Synopsis
What did war look like in the cultural imagination of 1914? Why did men in Scotland sign up to fight in unprecedented numbers? What were the martial myths shaping Scottish identity from the aftermath of Bannockburn to the close of the nineteenth century, and what did the Scottish soldiers of the First World War think they were fighting for? Scotland and the First World War: Myth, Memory and the Legacy of Bannockburn is a collection of new interdisciplinary essays interrogating the trans-historical myths of nation, belonging and martial identity that shaped Scotland’s encounter with the First World War. In a series of thematically linked essays, experts from the fields of literature, history and cultural studies examine how Scotland remembers war, and how remembering war has shaped Scotland.
About the Authors
Michael Brown is Music Curator at the Alexander Turnbull Library, part of the National Library of New Zealand Te Puna Matauranga o Aotearoa. He has written widely about New Zealand music and co-edited the book Searches for Tradition: Essays on New Zealand Music, Past and Present (2017). He lives in Lower Hutt with his family.

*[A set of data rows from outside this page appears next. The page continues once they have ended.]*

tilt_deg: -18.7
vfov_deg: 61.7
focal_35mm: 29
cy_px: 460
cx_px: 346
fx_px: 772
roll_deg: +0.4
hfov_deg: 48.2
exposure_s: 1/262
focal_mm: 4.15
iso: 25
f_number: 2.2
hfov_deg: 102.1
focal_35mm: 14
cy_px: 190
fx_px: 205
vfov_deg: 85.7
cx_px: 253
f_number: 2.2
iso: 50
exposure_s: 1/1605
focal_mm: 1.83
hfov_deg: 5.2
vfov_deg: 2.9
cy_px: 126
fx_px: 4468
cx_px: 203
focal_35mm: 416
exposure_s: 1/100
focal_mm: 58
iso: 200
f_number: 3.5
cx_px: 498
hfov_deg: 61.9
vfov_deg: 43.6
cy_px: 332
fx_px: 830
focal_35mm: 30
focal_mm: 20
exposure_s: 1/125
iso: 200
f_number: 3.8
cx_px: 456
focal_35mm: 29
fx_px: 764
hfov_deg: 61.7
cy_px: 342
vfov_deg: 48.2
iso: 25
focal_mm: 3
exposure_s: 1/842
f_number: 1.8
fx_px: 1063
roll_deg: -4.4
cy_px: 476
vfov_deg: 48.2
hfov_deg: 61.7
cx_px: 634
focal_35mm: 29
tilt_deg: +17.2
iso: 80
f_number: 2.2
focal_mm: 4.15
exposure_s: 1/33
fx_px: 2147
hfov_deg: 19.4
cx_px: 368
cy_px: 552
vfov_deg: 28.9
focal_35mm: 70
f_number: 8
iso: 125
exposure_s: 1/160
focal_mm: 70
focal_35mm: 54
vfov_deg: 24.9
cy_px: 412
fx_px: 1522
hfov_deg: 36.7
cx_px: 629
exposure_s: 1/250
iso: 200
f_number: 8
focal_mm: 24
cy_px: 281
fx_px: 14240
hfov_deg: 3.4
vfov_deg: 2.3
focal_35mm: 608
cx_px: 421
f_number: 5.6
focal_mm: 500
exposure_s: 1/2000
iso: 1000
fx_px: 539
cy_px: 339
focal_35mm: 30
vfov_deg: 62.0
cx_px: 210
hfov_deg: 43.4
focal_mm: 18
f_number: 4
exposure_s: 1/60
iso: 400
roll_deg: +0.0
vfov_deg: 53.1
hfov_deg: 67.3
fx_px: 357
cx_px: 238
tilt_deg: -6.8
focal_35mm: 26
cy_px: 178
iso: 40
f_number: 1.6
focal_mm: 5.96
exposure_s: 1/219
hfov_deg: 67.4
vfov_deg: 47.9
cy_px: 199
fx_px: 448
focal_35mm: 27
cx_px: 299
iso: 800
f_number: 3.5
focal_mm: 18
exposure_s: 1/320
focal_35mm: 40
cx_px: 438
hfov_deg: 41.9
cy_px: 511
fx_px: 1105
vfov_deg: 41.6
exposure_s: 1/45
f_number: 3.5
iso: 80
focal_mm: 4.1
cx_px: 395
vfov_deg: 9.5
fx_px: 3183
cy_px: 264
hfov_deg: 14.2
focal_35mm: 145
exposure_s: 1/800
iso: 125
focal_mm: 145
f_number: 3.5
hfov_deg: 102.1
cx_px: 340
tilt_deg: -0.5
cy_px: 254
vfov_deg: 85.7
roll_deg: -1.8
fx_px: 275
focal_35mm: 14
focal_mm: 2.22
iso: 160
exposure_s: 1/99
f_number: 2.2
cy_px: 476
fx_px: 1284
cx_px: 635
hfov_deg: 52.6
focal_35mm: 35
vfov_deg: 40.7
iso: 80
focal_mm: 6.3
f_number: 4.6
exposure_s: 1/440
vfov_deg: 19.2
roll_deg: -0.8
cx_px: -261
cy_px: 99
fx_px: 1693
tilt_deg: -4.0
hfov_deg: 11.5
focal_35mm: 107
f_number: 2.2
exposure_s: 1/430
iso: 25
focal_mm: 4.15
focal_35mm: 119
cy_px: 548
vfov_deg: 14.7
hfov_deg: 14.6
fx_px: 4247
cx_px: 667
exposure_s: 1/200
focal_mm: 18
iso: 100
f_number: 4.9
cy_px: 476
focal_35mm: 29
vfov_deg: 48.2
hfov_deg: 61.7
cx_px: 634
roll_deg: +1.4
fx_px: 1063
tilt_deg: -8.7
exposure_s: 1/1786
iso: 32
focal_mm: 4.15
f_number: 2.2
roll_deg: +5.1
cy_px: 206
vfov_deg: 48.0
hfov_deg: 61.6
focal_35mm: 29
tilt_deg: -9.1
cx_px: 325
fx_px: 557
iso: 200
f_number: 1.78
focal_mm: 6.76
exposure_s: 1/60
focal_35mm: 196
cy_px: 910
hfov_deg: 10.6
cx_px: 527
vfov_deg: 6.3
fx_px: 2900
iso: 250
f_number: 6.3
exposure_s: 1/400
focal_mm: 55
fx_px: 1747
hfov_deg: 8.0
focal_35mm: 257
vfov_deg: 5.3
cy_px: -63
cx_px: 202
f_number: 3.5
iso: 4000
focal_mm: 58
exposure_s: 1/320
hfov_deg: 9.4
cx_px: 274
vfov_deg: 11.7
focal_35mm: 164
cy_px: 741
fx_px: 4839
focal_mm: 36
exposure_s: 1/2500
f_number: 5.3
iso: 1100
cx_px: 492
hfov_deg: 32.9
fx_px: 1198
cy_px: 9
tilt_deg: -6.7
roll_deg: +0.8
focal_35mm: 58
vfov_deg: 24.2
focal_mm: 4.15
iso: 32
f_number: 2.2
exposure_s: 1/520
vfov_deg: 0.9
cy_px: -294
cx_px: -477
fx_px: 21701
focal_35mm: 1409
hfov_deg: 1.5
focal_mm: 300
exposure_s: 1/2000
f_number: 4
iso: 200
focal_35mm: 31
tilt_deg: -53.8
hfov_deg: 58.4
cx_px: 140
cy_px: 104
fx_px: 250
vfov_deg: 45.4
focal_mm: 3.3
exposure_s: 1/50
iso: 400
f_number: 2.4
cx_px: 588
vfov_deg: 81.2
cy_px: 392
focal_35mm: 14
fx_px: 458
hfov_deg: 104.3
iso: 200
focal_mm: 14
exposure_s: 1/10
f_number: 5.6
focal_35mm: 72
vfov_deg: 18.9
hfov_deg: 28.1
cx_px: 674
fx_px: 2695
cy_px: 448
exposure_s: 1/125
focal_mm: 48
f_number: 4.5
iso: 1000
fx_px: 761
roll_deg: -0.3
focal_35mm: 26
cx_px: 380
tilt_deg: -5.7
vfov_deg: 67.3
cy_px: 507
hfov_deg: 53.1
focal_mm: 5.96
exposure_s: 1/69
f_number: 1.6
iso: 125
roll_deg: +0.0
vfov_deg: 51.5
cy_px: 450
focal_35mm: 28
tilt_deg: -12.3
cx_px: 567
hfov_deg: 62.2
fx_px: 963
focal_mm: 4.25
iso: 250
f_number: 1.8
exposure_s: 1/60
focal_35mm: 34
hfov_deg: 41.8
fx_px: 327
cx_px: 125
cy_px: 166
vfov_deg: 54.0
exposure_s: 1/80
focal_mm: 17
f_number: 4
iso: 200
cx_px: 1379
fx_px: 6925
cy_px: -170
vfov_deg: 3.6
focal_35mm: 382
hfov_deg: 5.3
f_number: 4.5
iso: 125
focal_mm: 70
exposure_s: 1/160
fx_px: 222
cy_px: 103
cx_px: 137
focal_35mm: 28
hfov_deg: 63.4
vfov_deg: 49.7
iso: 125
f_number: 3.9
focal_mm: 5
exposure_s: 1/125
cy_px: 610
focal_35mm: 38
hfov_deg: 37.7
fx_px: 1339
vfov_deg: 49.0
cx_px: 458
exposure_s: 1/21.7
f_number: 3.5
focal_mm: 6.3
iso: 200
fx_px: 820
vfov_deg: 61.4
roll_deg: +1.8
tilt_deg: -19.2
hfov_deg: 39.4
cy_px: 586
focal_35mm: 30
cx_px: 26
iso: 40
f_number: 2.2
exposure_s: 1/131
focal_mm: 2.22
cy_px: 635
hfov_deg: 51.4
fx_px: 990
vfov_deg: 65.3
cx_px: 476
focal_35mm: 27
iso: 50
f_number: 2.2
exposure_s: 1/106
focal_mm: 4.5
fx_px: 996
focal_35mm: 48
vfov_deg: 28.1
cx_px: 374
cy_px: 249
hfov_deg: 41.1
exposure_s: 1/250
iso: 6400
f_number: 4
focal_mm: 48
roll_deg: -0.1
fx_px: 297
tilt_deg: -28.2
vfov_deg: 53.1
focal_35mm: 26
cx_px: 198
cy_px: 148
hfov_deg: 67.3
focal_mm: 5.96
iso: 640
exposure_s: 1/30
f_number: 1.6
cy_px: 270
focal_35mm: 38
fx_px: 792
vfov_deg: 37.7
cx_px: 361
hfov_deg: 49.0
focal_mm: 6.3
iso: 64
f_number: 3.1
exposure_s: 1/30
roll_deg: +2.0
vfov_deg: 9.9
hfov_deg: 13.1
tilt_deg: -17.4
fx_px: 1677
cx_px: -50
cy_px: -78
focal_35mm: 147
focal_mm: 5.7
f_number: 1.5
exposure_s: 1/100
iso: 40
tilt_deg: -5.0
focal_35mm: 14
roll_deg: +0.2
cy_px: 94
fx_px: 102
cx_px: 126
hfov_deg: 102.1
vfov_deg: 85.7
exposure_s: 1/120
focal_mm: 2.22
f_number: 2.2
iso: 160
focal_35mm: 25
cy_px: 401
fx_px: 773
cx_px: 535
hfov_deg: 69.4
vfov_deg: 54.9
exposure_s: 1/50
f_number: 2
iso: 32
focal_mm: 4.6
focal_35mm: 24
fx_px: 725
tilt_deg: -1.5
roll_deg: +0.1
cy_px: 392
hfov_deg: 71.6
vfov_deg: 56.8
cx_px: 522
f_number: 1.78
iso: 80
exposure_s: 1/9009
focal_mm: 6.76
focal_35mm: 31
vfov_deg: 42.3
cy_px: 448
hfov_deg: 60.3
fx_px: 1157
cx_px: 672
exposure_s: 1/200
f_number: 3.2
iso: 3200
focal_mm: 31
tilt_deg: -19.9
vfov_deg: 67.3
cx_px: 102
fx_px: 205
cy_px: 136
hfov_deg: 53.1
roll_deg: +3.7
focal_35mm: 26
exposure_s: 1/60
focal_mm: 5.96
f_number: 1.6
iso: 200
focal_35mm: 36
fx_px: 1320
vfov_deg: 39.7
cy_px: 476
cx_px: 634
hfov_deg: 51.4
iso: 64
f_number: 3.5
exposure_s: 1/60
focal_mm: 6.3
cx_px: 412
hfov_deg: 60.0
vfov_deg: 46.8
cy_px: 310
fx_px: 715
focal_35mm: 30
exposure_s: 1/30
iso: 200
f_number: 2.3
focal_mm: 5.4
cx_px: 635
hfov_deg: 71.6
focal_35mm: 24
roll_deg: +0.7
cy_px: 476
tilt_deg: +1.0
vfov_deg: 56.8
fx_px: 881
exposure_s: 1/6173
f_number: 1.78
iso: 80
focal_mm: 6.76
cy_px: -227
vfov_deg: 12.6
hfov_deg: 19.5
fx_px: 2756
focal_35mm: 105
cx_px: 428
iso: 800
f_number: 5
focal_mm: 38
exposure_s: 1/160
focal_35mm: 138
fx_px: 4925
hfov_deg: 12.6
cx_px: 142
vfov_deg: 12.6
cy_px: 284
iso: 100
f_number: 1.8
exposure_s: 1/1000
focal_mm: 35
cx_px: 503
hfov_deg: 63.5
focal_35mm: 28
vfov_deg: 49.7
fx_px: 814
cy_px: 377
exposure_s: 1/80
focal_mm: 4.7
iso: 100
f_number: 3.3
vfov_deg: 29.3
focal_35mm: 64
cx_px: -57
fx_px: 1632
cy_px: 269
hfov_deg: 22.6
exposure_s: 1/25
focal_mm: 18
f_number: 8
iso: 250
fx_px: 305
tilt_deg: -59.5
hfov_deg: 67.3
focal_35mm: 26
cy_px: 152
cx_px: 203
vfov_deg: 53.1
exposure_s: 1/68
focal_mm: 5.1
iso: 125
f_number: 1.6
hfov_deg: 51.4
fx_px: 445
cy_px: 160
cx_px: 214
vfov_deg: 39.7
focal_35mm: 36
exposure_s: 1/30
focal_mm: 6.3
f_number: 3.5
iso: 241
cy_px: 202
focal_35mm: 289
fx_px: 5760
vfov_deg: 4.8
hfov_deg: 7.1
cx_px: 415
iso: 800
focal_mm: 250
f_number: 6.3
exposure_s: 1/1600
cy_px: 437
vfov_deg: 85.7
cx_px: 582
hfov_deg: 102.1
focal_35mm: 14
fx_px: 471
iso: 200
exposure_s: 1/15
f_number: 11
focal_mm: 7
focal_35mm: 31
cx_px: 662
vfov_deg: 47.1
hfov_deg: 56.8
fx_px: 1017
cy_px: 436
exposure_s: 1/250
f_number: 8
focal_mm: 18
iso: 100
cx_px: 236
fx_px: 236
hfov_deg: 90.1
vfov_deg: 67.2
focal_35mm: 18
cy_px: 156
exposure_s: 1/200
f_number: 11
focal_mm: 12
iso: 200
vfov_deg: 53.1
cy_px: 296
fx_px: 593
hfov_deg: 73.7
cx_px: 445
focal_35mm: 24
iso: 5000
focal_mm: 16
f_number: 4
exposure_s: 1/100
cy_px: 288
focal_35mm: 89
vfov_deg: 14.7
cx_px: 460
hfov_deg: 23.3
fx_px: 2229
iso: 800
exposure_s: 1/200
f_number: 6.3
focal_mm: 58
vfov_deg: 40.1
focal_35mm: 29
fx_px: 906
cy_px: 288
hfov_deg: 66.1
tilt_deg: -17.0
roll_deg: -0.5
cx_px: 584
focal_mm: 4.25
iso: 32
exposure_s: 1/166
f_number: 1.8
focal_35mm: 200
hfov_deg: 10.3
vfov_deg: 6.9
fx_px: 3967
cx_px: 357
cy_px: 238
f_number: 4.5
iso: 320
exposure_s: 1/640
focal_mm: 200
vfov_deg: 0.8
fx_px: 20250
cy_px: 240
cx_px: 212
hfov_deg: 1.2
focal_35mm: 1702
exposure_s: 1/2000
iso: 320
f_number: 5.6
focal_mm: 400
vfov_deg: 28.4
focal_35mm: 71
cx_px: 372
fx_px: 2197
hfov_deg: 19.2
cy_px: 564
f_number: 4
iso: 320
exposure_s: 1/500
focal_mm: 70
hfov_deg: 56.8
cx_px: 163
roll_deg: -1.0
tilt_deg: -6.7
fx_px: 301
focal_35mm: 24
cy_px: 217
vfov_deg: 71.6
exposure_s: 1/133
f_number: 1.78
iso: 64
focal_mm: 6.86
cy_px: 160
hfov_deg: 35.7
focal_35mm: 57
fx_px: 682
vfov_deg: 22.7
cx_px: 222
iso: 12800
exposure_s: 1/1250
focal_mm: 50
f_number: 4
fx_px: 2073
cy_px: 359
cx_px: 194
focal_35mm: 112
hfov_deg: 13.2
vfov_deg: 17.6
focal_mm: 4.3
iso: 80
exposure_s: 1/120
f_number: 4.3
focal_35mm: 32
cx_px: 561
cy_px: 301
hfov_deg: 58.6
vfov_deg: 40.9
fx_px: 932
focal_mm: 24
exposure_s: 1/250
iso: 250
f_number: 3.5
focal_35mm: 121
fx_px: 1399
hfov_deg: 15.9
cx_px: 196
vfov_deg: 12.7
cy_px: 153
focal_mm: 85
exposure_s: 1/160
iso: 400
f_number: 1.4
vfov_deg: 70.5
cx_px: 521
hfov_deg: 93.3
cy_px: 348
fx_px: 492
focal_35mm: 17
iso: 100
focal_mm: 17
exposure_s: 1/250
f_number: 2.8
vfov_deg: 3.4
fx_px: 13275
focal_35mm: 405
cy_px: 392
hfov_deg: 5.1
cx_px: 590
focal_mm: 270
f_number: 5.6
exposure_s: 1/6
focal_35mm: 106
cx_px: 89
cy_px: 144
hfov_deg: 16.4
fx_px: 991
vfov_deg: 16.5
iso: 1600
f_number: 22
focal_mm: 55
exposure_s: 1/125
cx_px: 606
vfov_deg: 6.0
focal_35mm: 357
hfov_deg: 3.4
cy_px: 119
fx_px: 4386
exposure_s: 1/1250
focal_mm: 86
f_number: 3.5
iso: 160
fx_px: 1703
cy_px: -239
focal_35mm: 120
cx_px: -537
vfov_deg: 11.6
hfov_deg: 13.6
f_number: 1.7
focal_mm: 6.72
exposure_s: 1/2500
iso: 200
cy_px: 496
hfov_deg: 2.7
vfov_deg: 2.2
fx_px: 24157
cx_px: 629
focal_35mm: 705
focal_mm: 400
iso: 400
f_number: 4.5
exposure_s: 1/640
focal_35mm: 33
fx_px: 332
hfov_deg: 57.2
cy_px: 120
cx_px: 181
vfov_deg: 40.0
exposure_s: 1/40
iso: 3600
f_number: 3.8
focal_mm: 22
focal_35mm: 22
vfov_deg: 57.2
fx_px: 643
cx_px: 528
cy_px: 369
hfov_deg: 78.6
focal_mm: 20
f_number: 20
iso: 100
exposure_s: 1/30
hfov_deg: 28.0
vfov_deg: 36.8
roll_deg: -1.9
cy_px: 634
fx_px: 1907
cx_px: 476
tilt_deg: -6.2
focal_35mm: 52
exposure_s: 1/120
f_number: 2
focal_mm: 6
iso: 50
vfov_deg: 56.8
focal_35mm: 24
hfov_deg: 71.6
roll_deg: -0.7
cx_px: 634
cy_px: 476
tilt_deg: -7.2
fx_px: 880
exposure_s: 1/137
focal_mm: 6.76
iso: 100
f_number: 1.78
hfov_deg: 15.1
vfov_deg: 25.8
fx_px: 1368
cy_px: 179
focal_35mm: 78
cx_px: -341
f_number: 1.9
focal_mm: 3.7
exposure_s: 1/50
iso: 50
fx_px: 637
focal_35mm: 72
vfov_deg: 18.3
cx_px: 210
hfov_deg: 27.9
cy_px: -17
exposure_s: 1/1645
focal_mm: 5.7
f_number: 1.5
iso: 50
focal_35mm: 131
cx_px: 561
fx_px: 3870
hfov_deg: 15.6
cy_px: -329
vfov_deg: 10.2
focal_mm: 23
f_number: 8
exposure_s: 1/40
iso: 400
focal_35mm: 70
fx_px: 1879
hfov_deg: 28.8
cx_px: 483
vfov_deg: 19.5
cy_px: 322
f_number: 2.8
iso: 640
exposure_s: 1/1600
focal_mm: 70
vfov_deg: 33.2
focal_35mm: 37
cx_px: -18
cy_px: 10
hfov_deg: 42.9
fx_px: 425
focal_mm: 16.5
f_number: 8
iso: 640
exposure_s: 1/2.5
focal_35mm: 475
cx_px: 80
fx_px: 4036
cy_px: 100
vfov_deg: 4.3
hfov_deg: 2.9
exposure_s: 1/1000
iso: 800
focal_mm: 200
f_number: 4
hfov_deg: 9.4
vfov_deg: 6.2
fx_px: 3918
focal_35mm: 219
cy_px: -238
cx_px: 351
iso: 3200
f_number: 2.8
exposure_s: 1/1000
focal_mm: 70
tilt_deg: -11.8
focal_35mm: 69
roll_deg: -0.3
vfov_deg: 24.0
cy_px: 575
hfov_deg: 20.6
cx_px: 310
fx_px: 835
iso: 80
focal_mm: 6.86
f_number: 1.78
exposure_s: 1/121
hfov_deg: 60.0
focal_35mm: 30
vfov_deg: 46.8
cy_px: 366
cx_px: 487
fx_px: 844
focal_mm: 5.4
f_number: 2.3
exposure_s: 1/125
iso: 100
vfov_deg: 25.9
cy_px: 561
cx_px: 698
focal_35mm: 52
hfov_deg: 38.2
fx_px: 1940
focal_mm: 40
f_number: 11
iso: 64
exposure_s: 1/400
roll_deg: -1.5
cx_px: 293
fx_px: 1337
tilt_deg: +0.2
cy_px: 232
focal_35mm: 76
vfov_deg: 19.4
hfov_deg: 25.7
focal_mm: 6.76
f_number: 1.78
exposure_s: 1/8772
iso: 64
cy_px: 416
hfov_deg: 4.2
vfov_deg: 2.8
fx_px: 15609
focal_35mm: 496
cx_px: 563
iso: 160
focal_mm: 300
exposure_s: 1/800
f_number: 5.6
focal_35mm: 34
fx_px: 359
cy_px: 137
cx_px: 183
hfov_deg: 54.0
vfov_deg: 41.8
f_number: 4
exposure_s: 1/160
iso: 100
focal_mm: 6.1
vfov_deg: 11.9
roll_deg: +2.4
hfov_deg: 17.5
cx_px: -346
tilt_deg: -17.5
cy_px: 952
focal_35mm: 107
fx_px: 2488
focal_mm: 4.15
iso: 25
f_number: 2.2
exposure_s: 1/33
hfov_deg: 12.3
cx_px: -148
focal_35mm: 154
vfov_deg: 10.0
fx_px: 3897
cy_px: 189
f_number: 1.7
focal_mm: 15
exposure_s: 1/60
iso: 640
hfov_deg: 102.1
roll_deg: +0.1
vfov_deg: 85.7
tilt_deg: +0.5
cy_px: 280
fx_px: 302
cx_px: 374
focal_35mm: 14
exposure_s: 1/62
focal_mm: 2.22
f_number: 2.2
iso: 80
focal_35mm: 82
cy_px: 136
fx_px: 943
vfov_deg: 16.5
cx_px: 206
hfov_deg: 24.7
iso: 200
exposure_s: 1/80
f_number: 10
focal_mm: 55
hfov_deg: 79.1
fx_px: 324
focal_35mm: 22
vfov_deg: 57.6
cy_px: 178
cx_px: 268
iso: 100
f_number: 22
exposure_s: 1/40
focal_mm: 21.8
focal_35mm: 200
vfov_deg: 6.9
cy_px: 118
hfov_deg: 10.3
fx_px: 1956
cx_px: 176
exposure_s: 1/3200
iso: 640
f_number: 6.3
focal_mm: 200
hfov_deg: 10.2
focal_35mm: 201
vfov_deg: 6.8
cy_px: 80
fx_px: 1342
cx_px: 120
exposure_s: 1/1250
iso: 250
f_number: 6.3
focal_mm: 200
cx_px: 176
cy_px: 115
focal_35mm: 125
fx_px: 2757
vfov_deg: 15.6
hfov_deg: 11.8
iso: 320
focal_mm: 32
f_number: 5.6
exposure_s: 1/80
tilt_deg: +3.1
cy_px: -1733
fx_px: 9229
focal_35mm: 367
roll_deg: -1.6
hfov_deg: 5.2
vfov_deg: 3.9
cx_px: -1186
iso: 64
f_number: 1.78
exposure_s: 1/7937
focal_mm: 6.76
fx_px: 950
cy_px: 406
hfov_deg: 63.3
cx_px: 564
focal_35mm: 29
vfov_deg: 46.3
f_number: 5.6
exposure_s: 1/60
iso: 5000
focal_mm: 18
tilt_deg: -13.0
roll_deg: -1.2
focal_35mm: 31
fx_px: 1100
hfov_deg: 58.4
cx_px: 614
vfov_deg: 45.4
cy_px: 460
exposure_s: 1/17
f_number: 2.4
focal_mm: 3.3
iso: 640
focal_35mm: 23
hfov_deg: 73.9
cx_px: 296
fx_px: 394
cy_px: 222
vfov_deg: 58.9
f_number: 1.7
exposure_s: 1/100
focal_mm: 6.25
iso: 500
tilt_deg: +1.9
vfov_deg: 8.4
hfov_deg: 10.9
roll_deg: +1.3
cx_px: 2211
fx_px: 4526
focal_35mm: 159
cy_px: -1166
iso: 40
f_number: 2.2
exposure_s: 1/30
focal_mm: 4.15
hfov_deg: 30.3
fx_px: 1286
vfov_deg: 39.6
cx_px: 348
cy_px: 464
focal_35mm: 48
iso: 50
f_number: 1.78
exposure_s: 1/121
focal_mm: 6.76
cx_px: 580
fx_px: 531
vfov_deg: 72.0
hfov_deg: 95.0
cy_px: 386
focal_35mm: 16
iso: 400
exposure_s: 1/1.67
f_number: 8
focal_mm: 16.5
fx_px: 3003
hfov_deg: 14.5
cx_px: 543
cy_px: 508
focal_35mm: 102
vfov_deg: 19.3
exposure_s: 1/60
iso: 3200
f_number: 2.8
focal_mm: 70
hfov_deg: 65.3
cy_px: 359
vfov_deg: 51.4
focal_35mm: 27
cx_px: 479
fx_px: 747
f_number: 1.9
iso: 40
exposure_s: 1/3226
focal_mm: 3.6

Robert Crawford is the author of Young Eliot: From St. Louis to “The Waste Land”. He is also the author of Scotland’s Books and the coeditor of The Penguin Book of Scottish Verse. A fellow of the Royal Society of Edinburgh, of the British Academy, and of the Royal Society of Literature, he is an emeritus professor of modern Scottish literature at the University of St. Andrews. The Bard, his biography of Robert Burns, was named the Saltire Society Scottish Book of the Year in 2009. Crawford’s poetry collections include Testament and Full Volume, the latter of which was short-listed for the T. S. Eliot Prize. He lives in Scotland.
Stefan Goebel is Reader in History at the University of Kent, UK.
Carol Symes is Associate Professor of History, Theatre, and Medieval Studies at the University of Illinois, USA. She is the author of A Common Stage: Theatre and Public Life in Medieval Arras (2007), the co-editor, with Caroline C. Goodson and Anne E. Lester, of Cities, Texts, and Social Networks: Experiences and Perceptions of Medieval Urban Space, 400–1500 (2010); co-author of a bestselling college textbook, Western Civilizations; and founding executive editor of The Medieval Globe, the first academic journal to promote a global approach to medieval studies.